EXTRACT -
※ ※ ※

# Ma va' là (Ma valà, Mavalà)



## Daumis

I want to ask what means "ma va"
for example:

- sono lituano
- ma va


----------



## SimoneSimone

"ma va" means about "it's not possible, what are you saying?". Literally means "bat go on, go away!".

Ciao,
Simone.


----------



## SimoneSimone

excuse me!!


I wrote "bat" instead of "but".

Ciao,
Simone.


----------



## Babiz

the literal translation of this sentence is meaningless in this case, I would translate it as "really?" or "I do not believe it". 
In any case it means that you are surprised of something, the meaning is most in the intonation that in the words themselves.


----------



## uinni

Hi!


			
				Daumis said:
			
		

> I want to ask what means "ma va"
> for example:
> 
> - sono lituano
> - ma va


 
I suppose you are reporting a spoken dialogue, for it should be written like this:

- "son lituano".
- "ma va'!"

"Va'" (note the apostrophe!) stands for "vai", the imperative of andare.

"Ma va'!" is a colloquial expression that expresses "surprise" for the received information. It expresses also a little bit of incredulity for the received information seems to be a little strange, unexpected

- "Mi son sposato 20 volte!" (I married 20 times!)
- "Ma va'!" (gosh!)

Uinni


----------



## Daumis

Thanks to all of you !!

※ ※ ※

DATA RECORDS -
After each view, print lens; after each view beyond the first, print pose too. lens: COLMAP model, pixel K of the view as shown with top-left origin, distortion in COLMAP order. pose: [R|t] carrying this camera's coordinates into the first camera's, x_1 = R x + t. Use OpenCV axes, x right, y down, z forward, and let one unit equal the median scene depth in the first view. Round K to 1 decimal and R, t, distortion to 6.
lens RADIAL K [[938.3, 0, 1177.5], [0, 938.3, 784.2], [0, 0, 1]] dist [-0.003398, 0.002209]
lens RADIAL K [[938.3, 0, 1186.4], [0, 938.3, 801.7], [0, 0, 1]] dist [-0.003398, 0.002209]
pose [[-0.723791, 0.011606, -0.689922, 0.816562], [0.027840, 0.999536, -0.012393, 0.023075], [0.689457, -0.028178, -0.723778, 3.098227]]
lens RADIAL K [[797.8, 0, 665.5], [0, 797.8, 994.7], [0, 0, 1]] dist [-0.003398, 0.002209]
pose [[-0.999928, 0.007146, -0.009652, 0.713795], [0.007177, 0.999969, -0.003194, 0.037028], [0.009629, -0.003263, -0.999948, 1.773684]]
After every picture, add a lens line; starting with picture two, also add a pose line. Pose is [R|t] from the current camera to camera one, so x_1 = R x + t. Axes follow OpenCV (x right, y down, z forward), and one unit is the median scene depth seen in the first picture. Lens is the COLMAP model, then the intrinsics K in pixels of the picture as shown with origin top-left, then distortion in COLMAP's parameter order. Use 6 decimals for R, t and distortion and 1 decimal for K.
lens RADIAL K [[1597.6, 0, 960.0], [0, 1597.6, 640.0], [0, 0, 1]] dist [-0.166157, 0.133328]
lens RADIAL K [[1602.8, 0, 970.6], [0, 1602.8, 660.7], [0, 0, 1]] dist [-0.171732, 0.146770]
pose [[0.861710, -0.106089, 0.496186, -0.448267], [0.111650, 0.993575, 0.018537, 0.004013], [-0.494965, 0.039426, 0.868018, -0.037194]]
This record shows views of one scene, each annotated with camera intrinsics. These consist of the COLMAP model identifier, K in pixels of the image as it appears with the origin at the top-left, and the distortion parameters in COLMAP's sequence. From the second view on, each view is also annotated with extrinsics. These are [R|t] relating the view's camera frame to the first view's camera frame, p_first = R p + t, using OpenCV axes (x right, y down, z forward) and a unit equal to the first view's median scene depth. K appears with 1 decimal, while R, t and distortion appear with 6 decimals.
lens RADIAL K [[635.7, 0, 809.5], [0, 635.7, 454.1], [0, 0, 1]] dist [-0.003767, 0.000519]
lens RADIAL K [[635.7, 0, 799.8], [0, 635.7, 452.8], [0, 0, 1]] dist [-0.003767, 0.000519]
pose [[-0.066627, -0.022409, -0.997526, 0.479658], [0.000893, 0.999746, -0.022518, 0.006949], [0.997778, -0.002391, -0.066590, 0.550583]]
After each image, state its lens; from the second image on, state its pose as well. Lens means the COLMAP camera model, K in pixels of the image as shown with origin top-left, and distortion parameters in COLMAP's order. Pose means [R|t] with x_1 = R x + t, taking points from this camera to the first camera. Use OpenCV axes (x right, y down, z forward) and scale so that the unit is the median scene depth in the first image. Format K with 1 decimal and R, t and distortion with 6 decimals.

※ ※ ※

EXERCISE REQUIREMENTS -
A - List every English rendering of "ma va" that the thread on this Italian expression offers as its meaning, excluding the literal translation.
B - According to the thread on "ma va'", why should "va'" be written with an apostrophe?
C - Take the thread on the Italian expression "ma va'" further, starting after its last post.
The rows above come from a separate source and have no connection to the thread.

RESPONSES BY TASK -
A -
- "it's not possible, what are you saying?"
- "really?"
- "I do not believe it"
- "gosh!"

B - The apostrophe marks "va'" as a shortened form of "vai", the imperative of the verb andare.

C -
----------



## carrickp

Sound like the colloquial AE translation would be "Get outta here!"


----------



## uinni

carrickp said:
			
		

> Sound like the colloquial AE translation would be "Get outta here!"


 
If you add an extra "là" to the phrase, it expresses that the listener does not believe what he heard:

- "mi son sposato 20 volte!" (got married 20 times!)
- "Ma va'!" (i.e. gosh! are you serious?)
- "Ma va' là!" (i.e. cannot believe it; it is not possible!)

Is the phrase you cited closer to this or to the sentence without "là"?

Uinni


----------



## Ratona

Hi,

Other English translations of ma va' (if anyone ever needs them) would be:
No way!
Honestly?
You're having me on!
(But) come on...
You're having a laugh!

and the list goes on!
Really? seems to cover it's meaning in most cases... correct me if I'm wrong!


----------



## Silvia

Besides what's been said so far, I would like to point out that the expression often refers to a dialectal use of the language that in time turned into a new expression.
Ma guarda = ma varda (Northern dialects) = Ma va

In Daumis's example, I think the best translation would be "oh yeah?" or "oh really?" (ma guarda, ma davvero). Also, as an option to "ma va" (which is a colloquialism anyway), you can often hear "ma dai" (even more informal) with the same meaning.


----------



## Anuki

Hi All,

Can you please translate for me "ma va la te"

Many thanks in advance


----------



## PTK

"ma va' la' (literally: "there, in that place") te (instead of "tu", you)"
"I can't believe you"

A variant is:

"ma vattene (from "andarsene" - "to go away"), va'" - same meaning, a bit stronger thanks to the duplication of the verb vattene - va'...

Ciao!


----------



## flrain

Hello everyone,

What does this phrase 'ma và' mean? I see this in a interview:
"Ma và...". Così il presidente ha risposto a chi gli chiedeva...

Thanks!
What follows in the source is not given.